To be done:
#1 In the text on numerical stability in drift–diffusion simulations below, condense the paragraph beginning "Most drift–diffusion solvers use double-precision" into a short bulleted list that keeps its main facts.
#2 Carry on the text about numerical stability in 2D and 3D drift–diffusion simulations below, picking up after its final sentence.

In this section you will learn why numerical stability becomes a central issue in 2D and 3D drift–diffusion simulations, and why artefacts often appear precisely in the low-current regime. This is not a bug in the software, but a fundamental consequence of solving strongly coupled semiconductor transport equations over extremely large dynamic ranges. Understanding this behaviour is essential when interpreting JV curves, current-density maps, and snapshots from realistic multidimensional device models.

2. Why numerical stability matters more in 2D and 3D

Semiconductor drift–diffusion simulations routinely span very large dynamic ranges. Carrier densities can differ by 10–20+ orders of magnitude between majority and minority regions (for example, heavily doped n-type material versus minority holes). When these scales enter a coupled nonlinear system (Poisson plus electron and hole continuity equations), the resulting Jacobian can become ill-conditioned. In practical terms, this means that small numerical round-off errors can be amplified into visible artefacts, particularly when the true physical current is close to zero.

Most drift–diffusion solvers use double-precision floating point arithmetic. A double has roughly 53 bits of mantissa, corresponding to about 15–16 decimal digits of precision. While this is sufficient for the vast majority of problems, it is not infinite. When equations contain quantities that differ by many orders of magnitude, cancellation, scaling, and matrix conditioning — not raw CPU speed — become the dominant numerical limitations. In 1D, these issues are often less severe because there are fewer degrees of freedom and fewer coupling pathways. In 2D and 3D, additional spatial directions introduce larger matrices and stronger coupling, so numerical sensitivity tends to appear sooner, especially in low-current regimes. In the remainder of this section, you will learn how these numerical effects arise in practice, how they manifest in multidimensional simulations, and how to interpret them correctly when analysing 2D and 3D results.

Given entries:
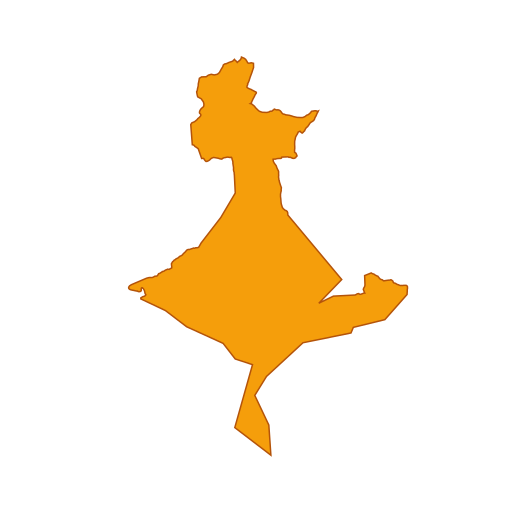 Santa María Alotepec, Oaxaca, Mexico, rotated 159°
{"feature_id": "50627088B19376593923850", "entity_name": "Santa María Alotepec", "entity_type": "district", "adm_level": 2, "iso_a3": "MEX", "parent_name": "Mexico", "parent_adm1": "Oaxaca", "projection": "orthographic", "projection_center": [-95.857, 17.081], "detail": "fine", "context": "isolated", "style": "filled", "palette": "amber", "viewbox_px": 512, "rotation_deg": 159, "n_neighbors": 0, "source": "geoboundaries", "source_scale": "gbopen_adm2", "svg_char_len": 6169}
<svg xmlns="http://www.w3.org/2000/svg" viewBox="0 0 512 512"><g transform="rotate(159 256 256)"><path d="M190.7,432.9L189.3,436.8L191.2,438.1L192.7,438.3L194.1,438.8L194.4,439.2L194.6,439.9L194.7,441.0L195.0,442.4L195.2,443.4L195.8,444.2L196.4,445.2L197.0,445.6L198.3,446.9L198.6,446.4L199.3,445.6L200.0,445.0L201.6,444.3L202.8,444.0L204.1,443.4L204.5,444.5L204.8,445.4L205.3,446.0L205.6,447.3L207.1,446.7L208.0,446.2L211.7,446.4L214.8,446.2L216.4,446.5L218.0,446.1L219.2,444.6L221.2,443.1L224.4,440.4L226.9,439.5L230.1,440.0L232.7,441.7L235.7,441.9L238.3,441.2L242.6,442.7L245.2,442.2L247.0,439.2L248.1,437.6L249.0,435.5L250.7,433.1L251.7,431.3L252.4,430.9L252.7,430.1L253.2,427.4L253.4,425.5L250.7,422.2L250.4,420.5L249.9,419.0L250.1,416.8L250.6,415.5L250.9,415.0L251.2,414.5L251.7,414.2L252.3,413.9L253.4,413.6L255.1,412.8L255.8,412.2L256.6,411.5L257.2,410.6L257.5,409.8L257.3,409.0L257.0,408.6L256.9,408.0L256.9,407.5L257.1,407.1L257.7,406.5L259.2,405.7L261.1,405.1L262.0,404.5L262.8,404.2L265.2,403.4L268.2,403.3L269.8,402.1L275.6,382.7L274.8,382.2L274.3,381.7L274.0,381.0L273.8,380.2L273.1,379.3L272.7,378.7L272.0,377.7L271.5,376.9L271.8,366.5L270.3,366.1L269.8,365.5L269.7,364.5L269.3,363.2L268.8,362.2L267.9,361.9L266.9,361.9L265.5,362.1L264.5,362.4L263.6,362.9L262.2,363.2L260.3,363.2L258.2,362.0L257.4,361.5L256.2,360.8L254.8,359.6L253.2,358.7L251.9,359.1L250.7,359.2L249.5,358.9L247.9,358.7L246.8,358.4L245.7,357.7L244.7,357.1L243.9,357.2L243.5,356.6L243.5,355.2L243.7,354.7L243.7,353.3L243.9,351.9L244.3,351.1L244.6,349.8L244.9,348.4L245.2,347.0L245.5,346.0L245.9,345.2L246.3,343.8L246.5,341.5L247.0,340.3L247.0,339.9L252.8,322.2L275.0,304.6L302.6,287.8L305.5,285.4L306.5,284.7L307.5,284.7L309.4,285.3L310.8,285.3L311.4,285.8L312.7,285.8L314.1,285.9L315.8,285.9L316.9,286.4L318.0,286.4L318.8,286.2L319.6,285.7L320.7,285.1L322.3,284.5L323.4,284.0L324.5,283.3L326.4,283.0L327.5,283.0L328.6,282.5L329.4,282.2L330.1,282.1L331.7,282.0L332.8,281.5L333.8,281.5L334.8,280.9L336.0,280.5L337.8,279.0L338.6,275.8L339.1,275.0L340.8,274.9L341.7,274.6L342.4,274.9L343.3,275.4L343.8,275.3L345.3,275.3L346.0,275.2L347.6,274.8L349.1,275.1L349.4,274.8L350.8,274.6L351.9,274.3L353.2,274.4L354.9,273.1L355.9,272.8L357.7,273.4L359.2,273.1L360.6,273.1L361.7,273.5L362.6,273.9L363.6,274.2L366.1,274.5L382.2,273.9L383.2,273.8L383.8,273.6L384.6,273.5L385.4,273.0L386.0,272.5L386.3,272.0L386.4,271.4L386.3,270.9L385.9,270.1L385.6,269.9L384.9,269.2L384.4,268.9L383.5,268.3L382.9,267.9L382.4,267.7L381.8,267.2L381.0,266.7L380.1,266.1L379.3,265.8L378.9,265.2L378.4,264.8L377.8,264.5L377.1,264.4L376.4,264.3L375.8,264.6L375.4,265.0L375.0,266.4L374.6,267.0L373.9,267.3L373.4,267.0L373.3,266.5L372.9,265.9L372.7,265.0L372.6,263.4L373.0,260.6L372.7,259.4L373.3,258.8L374.7,258.4L376.0,258.6L376.9,258.5L377.8,258.3L378.5,258.2L378.9,257.2L360.1,237.5L346.1,214.8L318.0,186.2L312.3,167.3L298.2,155.8L337.3,103.4L313.5,64.7L304.6,93.6L307.1,126.3L289.4,139.8L243.2,158.2L194.9,150.1L190.7,154.5L158.5,150.4L128.8,165.9L127.7,168.3L127.3,169.1L127.0,170.1L126.2,171.4L125.6,173.0L125.7,174.0L126.2,174.7L127.3,175.2L128.7,175.7L129.7,175.9L130.5,176.3L131.4,176.5L132.6,177.3L133.2,178.0L133.6,178.3L134.7,179.2L135.4,180.3L136.1,180.9L136.6,181.2L137.1,181.7L137.3,182.2L137.2,183.4L137.5,184.1L137.9,184.6L138.1,185.1L139.0,185.6L139.6,185.5L141.1,186.0L143.2,186.5L145.6,187.0L146.1,187.5L146.5,188.4L147.1,188.9L147.6,189.2L148.1,189.7L148.6,190.6L148.9,191.5L149.2,192.4L149.5,193.5L150.2,194.0L150.9,194.8L151.5,195.3L151.9,196.2L152.5,196.9L153.7,197.8L154.5,198.9L161.6,198.8L164.6,190.0L165.1,189.1L166.0,188.1L167.0,187.4L167.8,186.4L167.8,185.2L167.8,182.4L168.4,182.7L171.8,182.7L172.6,182.9L173.2,183.4L173.5,184.1L174.9,184.4L175.9,184.3L176.5,184.1L177.6,184.1L198.1,190.8L214.3,189.4L184.4,203.3L211.6,282.8L210.9,285.0L210.9,286.4L211.6,287.6L212.3,288.1L213.0,289.3L213.6,290.4L214.0,292.0L213.9,293.2L213.8,294.9L213.6,296.3L213.1,298.1L212.4,300.4L211.8,302.8L211.4,303.8L211.0,304.9L209.9,306.7L209.1,307.8L208.7,309.0L207.8,310.7L207.8,312.6L207.6,316.7L207.3,317.9L207.3,319.2L206.9,320.4L206.7,321.6L205.9,323.2L205.4,324.8L204.7,326.5L204.6,327.6L204.8,329.2L204.9,331.1L204.8,333.0L205.7,336.2L205.9,338.2L205.4,340.2L204.5,340.0L203.2,339.5L201.7,339.4L200.8,339.2L199.2,338.7L198.5,338.4L197.6,338.2L197.1,338.3L196.7,339.0L195.9,338.9L194.8,338.5L193.0,337.9L190.6,337.1L189.8,336.2L188.7,336.0L188.0,335.2L187.4,335.0L187.2,334.3L186.1,333.7L185.5,333.5L184.5,333.5L183.7,333.6L183.2,334.1L181.8,334.7L181.8,336.7L181.9,337.8L182.8,338.9L182.0,341.2L181.4,342.2L180.6,344.3L180.0,346.2L178.7,349.4L177.6,351.0L176.4,352.9L175.1,354.0L173.2,355.5L172.2,356.6L170.2,356.7L170.0,356.0L168.9,354.2L168.1,354.4L167.6,354.6L166.8,355.1L165.8,355.4L165.0,356.3L163.9,357.2L162.6,358.0L161.7,358.1L159.6,359.5L158.4,360.4L157.8,360.8L156.5,361.2L155.2,361.4L153.7,361.8L152.8,362.4L152.1,363.0L151.6,363.8L150.6,364.6L149.6,365.4L148.5,366.6L147.6,367.5L146.9,368.0L145.9,369.0L147.0,368.9L147.0,369.3L147.7,369.9L148.5,370.3L149.7,370.7L150.7,370.8L152.0,371.2L152.7,371.0L153.7,370.2L155.1,369.8L155.8,369.4L156.9,369.2L158.2,369.3L160.3,368.6L161.3,368.6L162.5,368.5L164.3,369.1L168.0,370.7L171.0,372.7L171.6,373.2L172.3,373.8L173.1,374.4L174.3,375.3L176.6,376.6L177.6,377.1L178.7,378.2L179.7,378.7L180.2,379.5L180.7,380.6L180.9,381.8L181.4,383.0L182.3,384.1L183.1,384.6L184.6,385.1L186.3,386.6L186.8,386.3L187.3,386.0L188.3,386.0L189.2,385.5L190.1,385.7L190.8,386.1L192.3,385.8L194.4,386.1L195.1,386.4L198.8,388.0L200.0,389.1L200.9,389.8L201.9,391.5L202.2,392.2L203.4,394.9L203.6,396.0L204.1,397.0L204.5,397.7L205.6,399.6L206.6,400.3L206.0,400.4L205.8,400.5L205.3,400.8L204.7,401.5L204.5,401.8L203.7,402.4L203.3,402.9L202.8,403.4L200.8,405.1L200.4,405.5L199.8,406.0L199.3,406.6L198.5,407.2L197.7,407.7L197.4,407.9L197.2,408.2L197.1,408.6L197.3,409.2L197.5,409.5L198.1,409.9L198.7,410.7L199.7,411.8L200.3,412.5L201.0,413.4L201.9,414.1L202.6,414.8L203.7,416.1L204.0,416.6L203.9,417.0L203.5,417.8L203.2,418.2L202.4,418.9L202.1,419.4L202.1,419.9L201.2,420.5L199.6,422.2L197.4,425.0L194.3,428.5L190.7,432.9Z" fill="#f59e0b" stroke="#b45309" stroke-width="1.5"/></g></svg>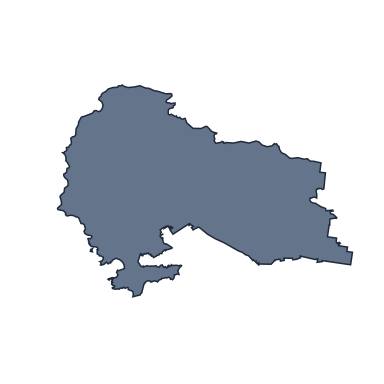 Wellington City, Wellington, New Zealand, rotated 68°
{"feature_id": "76426892B25406189221199", "entity_name": "Wellington City", "entity_type": "district", "adm_level": 2, "iso_a3": "NZL", "parent_name": "New Zealand", "parent_adm1": "Wellington", "projection": "orthographic", "projection_center": [174.755, -41.253], "detail": "fine", "context": "isolated", "style": "filled", "palette": "slate", "viewbox_px": 384, "rotation_deg": 68, "n_neighbors": 0, "source": "geoboundaries", "source_scale": "gbopen_adm2", "svg_char_len": 6034}
<svg xmlns="http://www.w3.org/2000/svg" viewBox="0 0 384 384"><g transform="rotate(68 192 192)"><path d="M213.3,61.5L209.2,67.5L207.6,70.9L204.3,72.6L203.6,75.8L199.8,81.0L198.3,86.7L197.0,88.9L192.2,91.3L189.1,94.3L185.4,94.9L182.3,94.3L181.4,95.1L179.0,95.5L178.7,97.2L178.0,97.6L179.2,100.6L178.1,105.5L174.6,109.5L170.6,111.2L168.7,113.6L168.0,120.8L163.5,127.5L162.1,135.4L158.8,142.0L159.3,143.1L159.0,143.7L158.5,144.4L157.6,143.9L156.3,145.3L156.9,146.0L155.8,151.6L152.6,152.4L151.5,151.0L148.3,150.7L146.8,149.4L147.2,147.6L146.7,147.0L143.6,150.9L137.0,153.4L136.3,154.7L136.6,159.6L133.3,167.3L125.8,171.0L121.1,170.8L120.9,173.6L120.1,174.6L118.2,175.3L118.0,176.9L117.1,178.0L115.7,177.9L115.8,178.6L114.8,180.1L112.1,182.1L112.3,183.6L111.1,184.7L108.7,184.1L106.6,182.7L106.3,180.0L106.9,178.7L106.6,177.8L105.3,177.0L104.7,175.0L103.1,174.4L102.1,178.6L101.1,179.2L99.5,182.2L98.8,182.3L97.2,181.0L96.6,177.6L95.4,174.5L93.4,174.2L92.4,175.7L91.3,179.3L85.7,186.1L84.0,189.0L79.9,192.9L78.0,196.4L74.0,200.4L72.9,206.6L71.1,212.4L68.1,215.9L66.6,216.7L67.0,218.1L66.0,220.4L67.0,221.9L65.5,226.2L65.1,231.0L66.5,234.2L66.8,237.5L67.7,239.5L69.2,240.6L69.7,242.6L71.2,243.8L74.6,241.9L77.9,241.9L81.0,243.9L82.6,246.6L82.5,248.7L80.7,250.2L80.0,252.2L81.6,254.7L81.5,263.2L81.1,266.0L81.4,267.0L84.8,271.0L87.0,272.1L89.9,275.7L95.7,278.6L96.4,280.1L96.1,282.3L96.8,284.3L100.9,285.2L102.6,286.4L102.7,287.7L104.4,290.0L103.7,291.2L104.0,292.1L106.1,292.2L106.9,293.8L106.9,294.9L107.5,295.6L107.1,297.1L109.9,295.7L113.3,296.0L115.7,297.3L118.1,296.4L122.4,296.0L123.5,297.0L123.3,299.0L126.8,301.1L127.4,304.2L128.7,304.8L130.8,304.6L134.4,302.9L138.1,303.7L139.7,304.8L140.7,308.7L144.5,310.8L145.4,313.9L146.7,316.1L151.8,316.6L154.9,317.9L156.4,322.3L157.0,322.9L158.1,322.9L161.3,318.1L164.6,316.9L165.6,317.8L167.4,316.9L168.1,313.2L169.7,310.4L171.7,308.9L172.4,307.4L173.8,306.7L179.6,306.7L180.8,304.8L182.0,304.2L186.3,304.6L187.9,306.8L190.3,306.9L192.5,305.3L194.8,301.8L195.7,301.5L196.5,302.0L197.3,303.7L196.3,305.3L196.4,306.1L198.4,306.0L199.0,306.5L201.7,306.1L201.3,306.8L202.2,306.8L204.9,305.7L206.9,301.6L208.2,300.5L209.8,300.6L209.9,301.7L211.0,301.4L211.4,302.1L213.8,303.1L215.6,301.7L216.4,301.9L217.4,300.1L219.4,298.7L221.5,299.9L222.1,301.6L222.1,303.0L222.5,302.4L223.4,303.2L224.4,303.1L225.3,304.2L225.9,303.2L226.1,300.7L225.0,297.6L227.2,296.7L226.7,295.5L227.3,294.1L226.3,293.6L226.6,292.7L225.5,291.4L224.9,287.6L227.4,284.6L231.0,282.6L234.6,282.3L237.7,283.4L237.4,289.8L236.0,290.6L237.1,290.4L238.1,292.0L241.1,291.7L242.8,294.0L242.4,296.4L241.6,297.8L241.2,302.1L241.5,302.6L242.7,301.8L241.5,299.1L242.7,298.0L243.5,298.3L243.2,299.1L244.5,299.4L245.0,300.2L245.7,300.3L245.7,299.5L246.3,299.4L247.2,301.1L249.0,300.4L249.6,299.1L250.5,298.9L251.0,299.7L250.9,301.7L251.7,301.9L253.5,299.4L253.9,297.3L254.8,296.2L254.3,294.0L255.3,292.7L254.6,291.1L256.3,290.1L256.1,288.3L256.8,287.1L258.6,287.6L261.7,284.3L264.6,284.5L267.0,286.1L268.0,278.5L267.0,277.8L266.8,276.5L259.7,271.3L260.3,270.6L259.7,271.3L259.2,271.0L258.9,269.7L258.2,269.2L257.7,266.6L258.4,264.7L260.2,263.8L259.8,262.9L260.2,262.6L260.2,260.5L261.3,258.5L262.5,257.7L261.2,255.0L261.5,253.3L260.9,252.8L261.6,248.6L262.3,247.5L262.2,245.6L263.8,244.4L264.9,244.6L265.1,243.6L266.1,242.9L265.2,241.1L262.2,239.3L262.6,238.9L262.5,236.4L263.6,235.0L259.7,234.6L257.6,232.1L256.5,229.3L255.8,229.6L255.3,232.1L254.2,233.6L252.8,237.6L251.7,238.4L252.6,238.9L252.8,239.8L251.2,241.1L251.5,242.5L251.5,241.2L251.9,241.3L252.2,242.7L252.5,242.2L252.9,244.0L251.1,245.0L251.5,245.9L251.0,246.6L248.4,246.9L248.3,248.9L249.4,250.3L248.5,252.1L246.8,253.0L246.6,254.6L244.2,260.7L243.7,261.0L243.6,260.5L243.2,265.5L242.7,265.5L242.5,263.9L242.6,265.7L241.7,267.2L236.3,268.2L230.5,263.3L231.9,263.2L230.2,262.9L232.4,262.6L230.5,262.5L231.1,261.8L232.3,261.9L231.1,261.8L231.9,261.1L233.2,262.0L231.4,260.2L231.4,259.0L232.0,258.9L232.2,257.8L231.8,257.4L232.3,256.6L232.1,255.4L233.6,255.2L234.5,253.7L235.0,254.9L234.8,253.7L236.4,253.5L236.6,252.6L238.4,252.2L238.0,248.8L237.6,248.5L238.0,246.3L237.0,245.1L237.8,243.0L236.1,241.6L236.2,240.4L235.3,239.0L235.6,238.3L236.5,238.3L236.0,236.3L236.5,235.1L236.6,231.6L236.0,231.3L230.5,235.2L229.6,237.1L227.6,237.5L224.9,236.9L223.5,235.9L223.8,236.5L223.1,236.8L223.5,237.5L220.7,238.1L220.1,234.2L220.1,236.7L218.5,236.9L217.8,235.5L215.3,235.8L214.2,231.7L214.5,230.2L215.3,231.1L215.0,228.7L214.3,229.9L214.1,229.0L214.4,226.9L215.1,226.4L215.6,227.5L215.4,226.3L215.7,225.6L216.4,227.1L215.9,224.9L216.4,224.5L217.1,226.6L217.5,226.5L217.1,224.1L217.7,223.3L219.1,226.6L224.0,225.4L220.3,206.6L220.8,206.0L221.0,206.5L220.9,206.0L221.4,207.7L221.2,206.7L221.5,206.6L221.0,205.8L221.4,205.8L222.1,208.0L221.6,205.5L224.3,203.6L224.7,205.8L227.6,205.2L227.0,202.4L227.3,201.2L226.7,199.8L227.9,198.3L236.8,193.5L244.2,187.8L251.0,181.3L264.0,171.0L267.0,167.8L270.1,166.0L272.2,163.5L278.3,161.3L277.8,160.5L280.4,159.3L280.3,158.7L280.9,159.2L283.1,158.2L282.7,157.1L283.5,157.7L284.7,157.4L284.1,156.3L288.6,145.7L287.2,142.4L286.4,141.5L286.7,140.7L286.1,140.5L287.2,135.6L289.2,135.9L289.9,132.1L287.7,131.7L291.1,123.7L292.7,123.9L293.6,120.1L293.6,116.0L291.9,115.7L300.8,103.0L301.1,100.5L304.1,102.3L305.3,97.3L304.4,97.0L318.9,72.2L308.0,65.8L305.2,70.7L301.3,68.4L296.7,76.2L295.8,75.8L295.2,73.8L294.0,74.2L293.7,75.6L294.4,76.2L293.3,76.9L292.0,76.9L288.9,75.2L284.3,83.2L274.0,77.2L274.3,76.7L268.7,74.3L269.8,69.4L270.5,68.1L270.1,67.4L265.8,69.3L263.9,71.7L261.8,71.2L262.5,68.3L261.5,68.2L259.6,74.7L257.3,74.3L254.4,77.6L248.7,81.8L247.4,84.1L245.5,85.6L243.2,85.7L242.0,85.0L242.4,83.6L242.2,82.5L242.8,79.8L244.3,78.7L241.0,77.2L237.8,76.7L236.1,75.4L236.5,74.4L235.9,73.8L236.1,73.0L236.6,72.7L237.0,71.1L238.4,70.3L238.5,68.6L224.2,61.1L221.6,66.1L213.3,61.5ZM210.1,306.7L208.2,306.7L207.8,307.8L209.0,308.5L210.1,306.7ZM207.3,306.9L208.2,306.6L207.3,305.5L207.3,306.9Z" fill="#64748b" stroke="#1e293b" stroke-width="1.5"/></g></svg>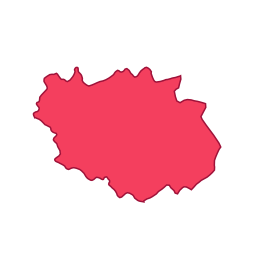 the district of Lyuban, Minsk, Belarus, rotated 331°
{"feature_id": "67162791B60458568388386", "entity_name": "Lyuban", "entity_type": "district", "adm_level": 2, "iso_a3": "BLR", "parent_name": "Belarus", "parent_adm1": "Minsk", "projection": "orthographic", "projection_center": [28.032, 52.73], "detail": "fine", "context": "isolated", "style": "filled", "palette": "rose", "viewbox_px": 256, "rotation_deg": 331, "n_neighbors": 0, "source": "geoboundaries", "source_scale": "gbopen_adm2", "svg_char_len": 3401}
<svg xmlns="http://www.w3.org/2000/svg" viewBox="0 0 256 256"><g transform="rotate(331 128 128)"><path d="M167.2,209.3L170.2,209.3L173.5,209.3L176.8,208.7L180.3,207.8L183.2,206.7L184.8,204.1L185.4,202.5L187.9,198.3L190.6,195.9L193.9,193.3L197.2,190.9L199.9,189.6L200.2,185.3L199.4,175.8L198.7,170.7L197.7,163.2L197.0,156.5L197.3,153.4L202.0,150.3L206.0,147.7L207.6,144.3L206.4,143.0L203.7,140.3L201.7,138.4L199.2,136.4L196.9,134.1L193.7,131.9L190.6,131.0L185.8,131.1L183.8,128.0L184.6,123.7L186.3,118.3L188.8,117.4L191.7,117.4L194.5,114.3L197.9,110.9L199.3,107.8L198.8,107.8L193.9,106.8L190.9,105.8L189.2,105.5L186.3,104.8L184.7,104.1L181.9,103.7L178.9,103.0L177.3,102.4L175.1,101.6L174.0,100.4L173.7,98.8L173.9,96.1L174.3,93.6L174.7,91.4L175.7,90.1L175.5,87.5L174.8,85.6L173.6,83.9L172.1,83.5L170.5,83.8L169.1,83.9L166.8,84.4L164.8,85.3L163.4,86.1L161.5,87.1L159.8,87.1L158.5,86.7L157.9,85.1L157.7,83.5L157.0,81.7L156.9,78.2L155.8,75.5L154.0,75.1L152.4,75.9L150.9,76.2L149.1,75.8L148.2,74.8L147.8,73.5L146.8,72.5L144.3,72.8L142.5,73.6L141.4,74.3L139.5,74.6L137.6,74.9L135.4,75.1L132.0,75.1L129.0,74.7L126.0,73.8L122.7,73.4L119.9,73.2L117.2,72.9L114.1,72.3L112.7,70.5L111.7,68.3L111.0,66.4L111.0,64.3L112.2,62.4L112.5,61.1L112.8,59.6L112.8,58.6L112.5,57.1L112.0,55.5L112.0,54.2L112.9,52.4L113.4,51.3L112.9,50.3L111.9,49.9L110.6,50.2L109.4,51.2L109.2,52.6L108.9,53.0L108.0,54.0L106.8,55.0L104.7,56.3L102.5,57.2L100.5,58.0L97.5,58.0L96.6,57.0L95.9,55.0L95.0,54.0L93.5,53.3L93.0,52.3L92.6,49.3L92.4,46.7L91.9,45.5L90.4,45.3L89.2,45.2L87.6,44.2L85.5,43.4L83.0,43.5L81.5,43.6L78.9,44.0L77.8,45.3L77.1,46.7L77.2,49.3L77.3,51.7L77.0,53.3L76.3,54.5L74.9,55.1L72.7,55.8L70.5,56.5L68.3,57.2L65.8,58.3L64.9,59.6L64.0,60.9L63.0,61.8L61.8,61.8L60.7,61.6L59.6,62.5L59.6,64.1L59.8,65.3L60.1,66.9L59.6,68.2L58.3,69.2L56.9,69.7L55.1,69.2L53.2,69.2L52.1,69.8L51.6,71.3L51.5,72.9L51.4,73.9L52.0,74.0L53.0,75.4L54.6,77.4L55.7,79.8L56.3,82.0L57.0,84.8L58.0,86.1L59.1,87.8L60.3,89.5L60.3,90.8L59.7,92.3L59.7,93.5L60.4,95.4L61.7,97.0L62.6,97.9L62.5,99.3L61.7,99.9L60.3,100.3L58.7,100.7L57.8,101.3L57.0,102.2L57.0,103.1L57.2,104.4L57.9,106.4L58.1,107.4L57.5,110.4L57.5,112.6L57.5,114.9L56.7,116.7L56.3,117.9L53.9,119.0L52.2,119.1L49.4,119.5L48.6,120.1L48.4,120.9L48.6,122.0L49.4,123.2L50.5,124.5L51.4,126.0L52.4,127.4L53.5,129.2L54.2,130.7L54.2,132.7L54.8,134.2L55.9,135.4L57.1,135.6L58.7,135.6L60.9,136.2L61.7,136.7L63.4,138.2L64.5,139.5L65.7,140.9L66.6,142.9L67.6,146.4L67.6,147.7L67.7,150.2L68.2,152.5L69.1,154.1L70.1,155.6L71.1,156.3L72.4,156.4L73.4,156.4L74.9,156.0L76.4,155.8L77.6,156.6L78.7,157.7L79.3,158.5L79.9,159.7L80.7,160.7L81.6,161.0L82.6,160.3L83.4,159.8L85.3,160.2L85.7,160.6L85.9,161.9L85.9,163.0L86.2,163.7L86.4,165.0L85.7,166.4L85.0,166.6L83.9,167.7L83.8,168.8L84.6,170.7L85.1,172.7L86.0,175.0L86.4,177.2L86.4,179.5L86.0,181.8L86.3,183.3L87.1,184.9L89.0,185.3L90.7,184.9L92.1,184.6L94.1,184.1L96.1,184.3L97.9,185.9L98.6,187.1L99.5,188.5L99.9,189.8L99.9,191.0L99.9,192.6L100.8,194.7L101.4,196.0L102.3,197.2L103.5,198.3L104.8,199.3L106.1,200.4L106.5,199.4L110.0,199.2L113.5,199.8L116.0,199.8L120.8,199.4L123.9,198.3L128.2,197.9L130.8,197.4L134.1,196.6L136.4,198.1L136.5,201.0L137.9,205.0L137.7,207.8L139.4,209.6L143.0,207.6L146.9,206.6L148.5,206.6L150.5,207.9L152.0,210.1L153.5,212.7L156.7,211.7L160.6,210.3L163.7,209.9L166.6,209.3L167.2,209.3Z" fill="#f43f5e" stroke="#9f1239" stroke-width="1.5"/></g></svg>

Results by task:
#1
- Most drift–diffusion solvers use double-precision floating point: about 53 bits of mantissa, or roughly 15–16 decimal digits.
- That precision suffices for most problems but is finite.
- When quantities differ by many orders of magnitude, cancellation, scaling and matrix conditioning are the main numerical limits. Raw CPU speed is not.
- In 1D these issues are usually milder because there are fewer degrees of freedom and fewer coupling pathways.
- In 2D and 3D, larger matrices and stronger coupling make numerical sensitivity appear sooner, especially at low current.
- The rest of the section covers how these effects arise, how they show up in multidimensional simulations and how to interpret 2D and 3D results correctly.

#2
3. Enabling illumination: turning the diode into a photodiode

Up to this point, the GaAs device has been simulated as a dark diode. In this section we enable illumination and observe how the device responds when carriers are generated optically. This allows us to connect the numerical stability discussion from the previous section to a physically meaningful light JV curve, and to see where low-current artefacts tend to appear in practice.

To enable illumination, go to the Optical ribbon (??) and set the Light intensity (Suns) to 1.0. Once enabled, the main device view will show green arrows above the stack, indicating incident photons (??).

🧭 For this section we deliberately use a 2D simulation: open the Electrical mesh editor and ensure that x and y are enabled, while z is disabled. This keeps the runtime short while still exposing the numerical behaviour we want to study.

Run the simulation and open jv_contact0.csv (the top contact). The resulting curve should resemble a physically reasonable illuminated JV characteristic, but if you zoom in on the low-current region you will often notice small irregularities or “lumps” (??).

At this stage two effects are superimposed, and they reinforce one another. First, when the true physical current is close to zero, the numerical sensitivity discussed earlier becomes visible in the extracted JV curve. Second, the absolute photocurrent is relatively small because the structure is still configured as a diode rather than an optimised solar cell. This low photocurrent pushes the operating point deeper into the near-zero-current regime, thereby exacerbating the visibility of numerical artefacts.

Optical ribbon showing Light intensity (Suns) set to 1.0.
The Optical ribbon. Set Light intensity (Suns) to 1.0 to enable illumination.
Device view showing green arrows above the device indicating illumination is enabled.
Illumination enabled. Green arrows indicate photons entering the device stack.
Light JV curve showing low photocurrent and small numerical lumpiness in the low-current region.
Light JV curve (jv_contact0.csv). Low-current lumpiness reflects numerical sensitivity when the true current is close to zero.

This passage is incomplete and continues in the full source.